One final point to note is that, despite both this described form of precise warfare, and conventional warfare; falling into the same category of unilateral extra-legal state-level action, they are typically handled as separate entities. This can be explained in a number of ways, with possible explanations including; the timeline of the development of these capacities, to the siloing of capabilities to minimise the hard power of particular officers and/or bureaucrats (particularly when those capabilities include controlling the outcomes of elections and toppling governments). With this in mind, however, it is a restriction which has the effect of creating two distinct organisational perspectives (and thus institutional pressures on policy outcomes) which will view the issue through very different lenses. For example, being that the purpose of both the current war in Afghanistan, and the Iraq war were ostensibly a change in government, then a unified command structure may have come to the conclusion that a more limited application of force would have been more efficient, and possibly even more effective. In addition, it may have averted whatever internal political pressures were taking place which would have pushed for the deployment of military assets and personnel.

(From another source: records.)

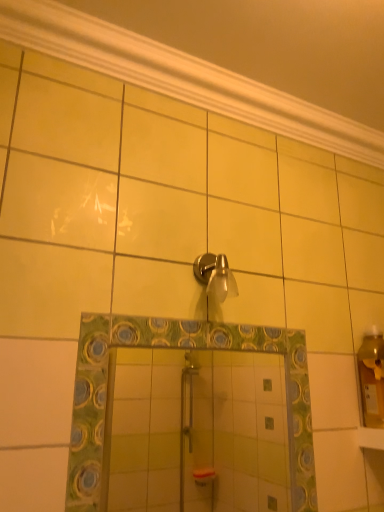
Question: From the image's perspective, is white glossy molding at upper center beneath green mosaic mirror at center?

Choices:
 (A) no
 (B) yes

Answer: (A)

Question: Does white glossy molding at upper center come in front of green mosaic mirror at center?

Choices:
 (A) no
 (B) yes

Answer: (A)

Question: From a real-world perspective, is white glossy molding at upper center beneath green mosaic mirror at center?

Choices:
 (A) no
 (B) yes

Answer: (A)

Question: Is white glossy molding at upper center taller than green mosaic mirror at center?

Choices:
 (A) no
 (B) yes

Answer: (A)

Question: Is white glossy molding at upper center thinner than green mosaic mirror at center?

Choices:
 (A) no
 (B) yes

Answer: (A)

Question: Is white glossy molding at upper center facing away from green mosaic mirror at center?

Choices:
 (A) no
 (B) yes

Answer: (A)

Question: Does green mosaic mirror at center contain white glossy molding at upper center?

Choices:
 (A) no
 (B) yes

Answer: (A)

Question: Does green mosaic mirror at center touch white glossy molding at upper center?

Choices:
 (A) no
 (B) yes

Answer: (A)

Question: From the image's perspective, would you say green mosaic mirror at center is positioned over white glossy molding at upper center?

Choices:
 (A) no
 (B) yes

Answer: (A)

Question: Is green mosaic mirror at center not within white glossy molding at upper center?

Choices:
 (A) yes
 (B) no

Answer: (A)

Question: Is green mosaic mirror at center smaller than white glossy molding at upper center?

Choices:
 (A) no
 (B) yes

Answer: (A)

Question: Does green mosaic mirror at center turn towards white glossy molding at upper center?

Choices:
 (A) no
 (B) yes

Answer: (A)

Question: Is satin nickel shower head at upper center smaller than green mosaic mirror at center?

Choices:
 (A) no
 (B) yes

Answer: (B)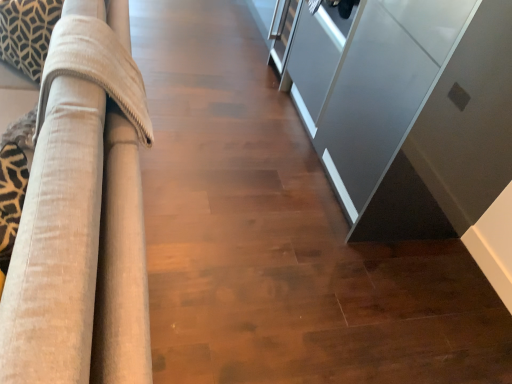
Question: From the image's perspective, does satin gray cabinet at right appear lower than beige fabric couch at left?

Choices:
 (A) yes
 (B) no

Answer: (A)

Question: Does satin gray cabinet at right contain beige fabric couch at left?

Choices:
 (A) no
 (B) yes

Answer: (A)

Question: Is satin gray cabinet at right next to beige fabric couch at left?

Choices:
 (A) yes
 (B) no

Answer: (B)

Question: From the image's perspective, is satin gray cabinet at right located above beige fabric couch at left?

Choices:
 (A) no
 (B) yes

Answer: (A)

Question: From a real-world perspective, is satin gray cabinet at right located beneath beige fabric couch at left?

Choices:
 (A) yes
 (B) no

Answer: (B)

Question: Does satin gray cabinet at right have a greater height compared to beige fabric couch at left?

Choices:
 (A) yes
 (B) no

Answer: (A)

Question: Is the depth of satin gray cabinet at right greater than that of patterned fabric pillow at upper left?

Choices:
 (A) yes
 (B) no

Answer: (B)

Question: Is satin gray cabinet at right positioned with its back to patterned fabric pillow at upper left?

Choices:
 (A) no
 (B) yes

Answer: (A)

Question: Could you tell me if satin gray cabinet at right is facing patterned fabric pillow at upper left?

Choices:
 (A) no
 (B) yes

Answer: (B)

Question: Is satin gray cabinet at right wider than patterned fabric pillow at upper left?

Choices:
 (A) no
 (B) yes

Answer: (B)

Question: Does satin gray cabinet at right appear on the left side of patterned fabric pillow at upper left?

Choices:
 (A) no
 (B) yes

Answer: (A)

Question: Is satin gray cabinet at right next to patterned fabric pillow at upper left and touching it?

Choices:
 (A) no
 (B) yes

Answer: (A)

Question: Is beige fabric couch at left completely or partially outside of satin gray cabinet at right?

Choices:
 (A) no
 (B) yes

Answer: (B)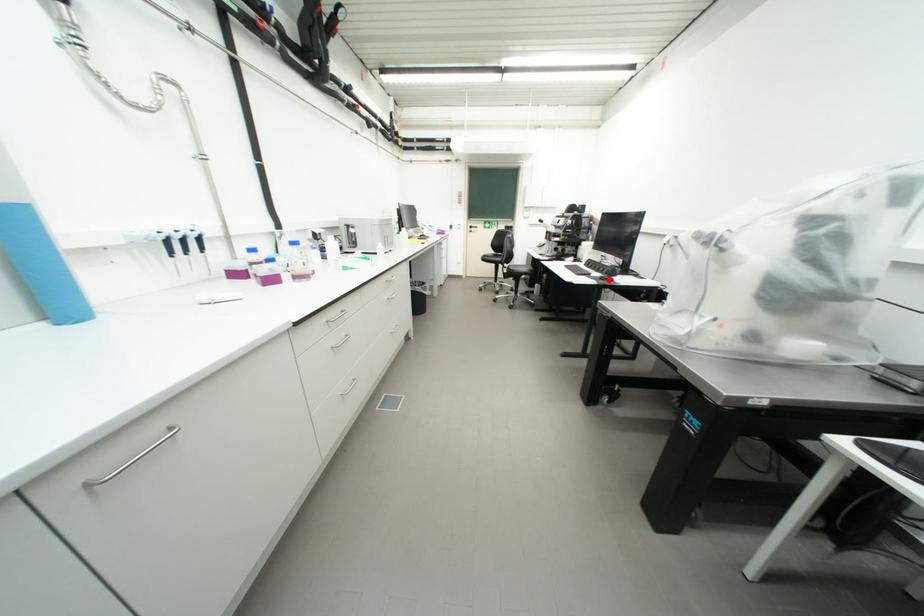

To conclude then, pending further discussion on this topic; warfare ought to be considered as unilateral action (or lack of action) taken by a government in aid of strategic aims. Therefore, matters of election or government interference via espionage, conventional warfare, or selective legal prosecution (in some cases) ought to all be considered within the purview of warfare. Integration of all of these capabilities will therefore likely yield a great deal in effectiveness and efficiency of achieving strategic aims. Institutional barriers may exist, due to the reluctance to centralise such power, but doing so will clearly grant a strategic advantage. As well as the obvious counter-intelligence efforts, undisputed, centralised, and non-elective governance provides a significant defensive capability, and thus a strategic advantage within this paradigm. Going forward, therefore, all other things being equal, republics and democracies will face a competitive disadvantage, and risk becoming a battle-ground between groups wishing to capture the government – to the strategic disadvantage of the republic.